New Orleans is known for its subtropical climate but these suggestions will help you beat the heat. Often referred to as an American outpost of the Caribbean, New Orleans is distinguished by flowers blooming in December and people melting in August. Here are some things to do in The Big Easy when faced with one of those 100 degree Fahrenheit / 100% humidity kind of days.
When you’re overheated one of the best feelings is cool water. Southern summers are often punctuated with afternoon showers which can bring a welcome respite to the sultry days. In the meantime there are other ways to find the same relief.
The zoo can seem an unlikely spot to take a dip, but Audubon Zoo hosts a lot more than just animals. Inside you’ll find Cool Zoo: a water park with slides, misters, and a lazy river for tubing. Another section of the zoo has Monkey Hill, with a wading area and a gentle waterfall for kids and adults to climb
Just outside the zoo gates is a hidden gem most people don’t know about. Sara Lavinia Hyams died in 1915 and bequeathed her jewels to the city of New Orleans. Her request was that the proceeds from their sale be used to purchase two fountains “Given to the little children of New Orleans.” One of these fountains is at City Park inside the Carousel Gardens. The other hides down a dirt path, in a small, lesser used area of Audubon Park. The Hyams Fountain at Audubon Park is now frequented more by dogs than humans, but all are welcome. It fell into disrepair for awhile but is now renovated and well maintained by the city. Shaded by ancient oak trees, it is the perfect place to read a book while dangling your feet in the water.
If you’re downtown there is another place to splash right on the shore of the Mississippi River. Woldenberg Park is a perfect place to picnic while you watch the boats go by. Within the park, just outside the Aquarium of the Americas, is a splash pad for the young or young at heart to zip through and wash away the heat.
Another great way to cool off is with an icy treat.
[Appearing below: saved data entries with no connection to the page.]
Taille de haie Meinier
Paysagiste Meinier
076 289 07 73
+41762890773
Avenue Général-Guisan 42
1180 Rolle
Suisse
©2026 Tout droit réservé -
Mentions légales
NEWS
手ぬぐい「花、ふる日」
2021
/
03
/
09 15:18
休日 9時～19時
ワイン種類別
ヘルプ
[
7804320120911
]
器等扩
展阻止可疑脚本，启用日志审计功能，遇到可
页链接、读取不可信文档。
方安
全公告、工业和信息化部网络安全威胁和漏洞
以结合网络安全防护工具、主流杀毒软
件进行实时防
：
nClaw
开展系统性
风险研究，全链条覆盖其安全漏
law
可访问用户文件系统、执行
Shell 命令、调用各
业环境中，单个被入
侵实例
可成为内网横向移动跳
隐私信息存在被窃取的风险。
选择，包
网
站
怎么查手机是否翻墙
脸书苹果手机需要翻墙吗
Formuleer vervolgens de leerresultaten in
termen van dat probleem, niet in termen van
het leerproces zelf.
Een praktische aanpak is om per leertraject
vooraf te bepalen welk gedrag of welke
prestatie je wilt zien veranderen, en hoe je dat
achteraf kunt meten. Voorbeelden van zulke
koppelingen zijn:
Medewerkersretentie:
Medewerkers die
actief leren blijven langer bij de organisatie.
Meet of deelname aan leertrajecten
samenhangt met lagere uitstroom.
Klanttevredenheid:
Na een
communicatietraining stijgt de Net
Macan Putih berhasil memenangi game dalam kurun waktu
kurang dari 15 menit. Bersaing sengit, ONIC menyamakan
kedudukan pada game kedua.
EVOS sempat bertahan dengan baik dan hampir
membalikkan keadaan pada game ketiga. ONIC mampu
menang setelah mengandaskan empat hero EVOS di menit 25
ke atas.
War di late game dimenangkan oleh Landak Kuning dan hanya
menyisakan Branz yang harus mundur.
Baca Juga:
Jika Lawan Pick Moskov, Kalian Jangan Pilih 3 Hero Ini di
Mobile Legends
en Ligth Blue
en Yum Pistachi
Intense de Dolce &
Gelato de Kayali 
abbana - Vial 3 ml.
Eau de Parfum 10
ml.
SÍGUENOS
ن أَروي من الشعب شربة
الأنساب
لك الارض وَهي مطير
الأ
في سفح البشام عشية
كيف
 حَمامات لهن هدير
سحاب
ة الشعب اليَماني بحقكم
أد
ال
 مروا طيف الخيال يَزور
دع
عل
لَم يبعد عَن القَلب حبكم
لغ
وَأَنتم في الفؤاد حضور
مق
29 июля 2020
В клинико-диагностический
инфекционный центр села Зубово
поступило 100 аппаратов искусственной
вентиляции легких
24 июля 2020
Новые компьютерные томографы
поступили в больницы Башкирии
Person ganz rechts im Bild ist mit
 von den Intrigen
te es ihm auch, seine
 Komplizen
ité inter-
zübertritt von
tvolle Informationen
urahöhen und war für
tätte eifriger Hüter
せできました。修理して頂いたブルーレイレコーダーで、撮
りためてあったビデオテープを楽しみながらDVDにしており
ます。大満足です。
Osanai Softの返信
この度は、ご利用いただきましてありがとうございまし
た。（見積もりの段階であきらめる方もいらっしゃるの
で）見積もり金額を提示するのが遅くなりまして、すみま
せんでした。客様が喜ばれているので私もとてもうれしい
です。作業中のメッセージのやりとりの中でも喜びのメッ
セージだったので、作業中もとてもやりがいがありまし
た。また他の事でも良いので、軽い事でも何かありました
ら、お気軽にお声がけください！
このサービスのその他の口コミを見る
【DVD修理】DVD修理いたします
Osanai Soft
New Orleans rarely sees actual snow (and then only a flurry) so it may seem strange that the city is home to the best “sno balls” in the world. In 1939 Ernest Hansen invented his ice shaving machine and started a craze. These are not cones of chipped ice found in other areas of the world. New Orleans style sno balls are as smooth as the finest powder at a ski resort, and during the summer sno ball shacks pop up all over the city, with every New Orleanian having their own personal favorite. Try one at the original Hansen’s Sno Bliz, still operated by the same family.
If sno balls aren’t your thing, then maybe ice cream is. The Creole Creamery serves artisanal ice cream made in house with flavors such as buttermilk lemon pie, red velvet cake and Mexican hot chocolate. Can’t decide? Try the sampler platter with four mini scoops for a bit of variety.
Gelato provides a third option, and the Brocato family has been serving it here for over 100 years. Angelo Brocato’s Original Italian Ice Cream Parlor serves gelato and Italian ices in an old world style cafe. The perfect place to relax over a sweet, frozen treat.
If you can’t take the heat it may be a good idea to cool off inside. Luckily New Orleans has lots of places to keep you entertained while enjoying the air conditioning.
If you don’t want to get wet at the zoo (or maybe you forgot your bathing suit) the Audubon Institute has two other options, both downtown and both indoors. At the Aquarium of the Americas you can stroll through two floors of exhibits from sharks to penguins to otters. Just a few blocks away you will find the Audubon Butterfly Garden and Insectarium. There you can watch a 4D movie to learn about the world of bugs or just sit quietly in a Japanese style garden surrounded by butterflies.
New Orleans is also home to many museums where you can get in out of the heat. One of the favorites is the National WWII Museum. Located downtown on a 6-acre campus, the museum opened in 2000 and has quickly become one of the city’s most popular attractions. It includes 250,000 artifacts, over 9,000 oral histories, as well as immersive exhibits, multimedia experiences, good food and live shows. That’s enough indoor entertainment to keep you occupied for days.
Sometimes the best way to cool off is with a movie. New Orleans used to be home to over 100 neighborhood movie theaters. Unfortunately almost all of them have disappeared. The Prytania Theatre remains a remnant of days gone by. Go watch a new release or check out their classic film series.
No matter what your preference, don’t let the heat scare you away from one of the oldest cities in the country. New Orleans is set to celebrate its 300th anniversary. That’s a lot of generations of people all of whom found enough to love to keep them here, no matter the weather.
Y’all come on down and laissez les bon temps rouler!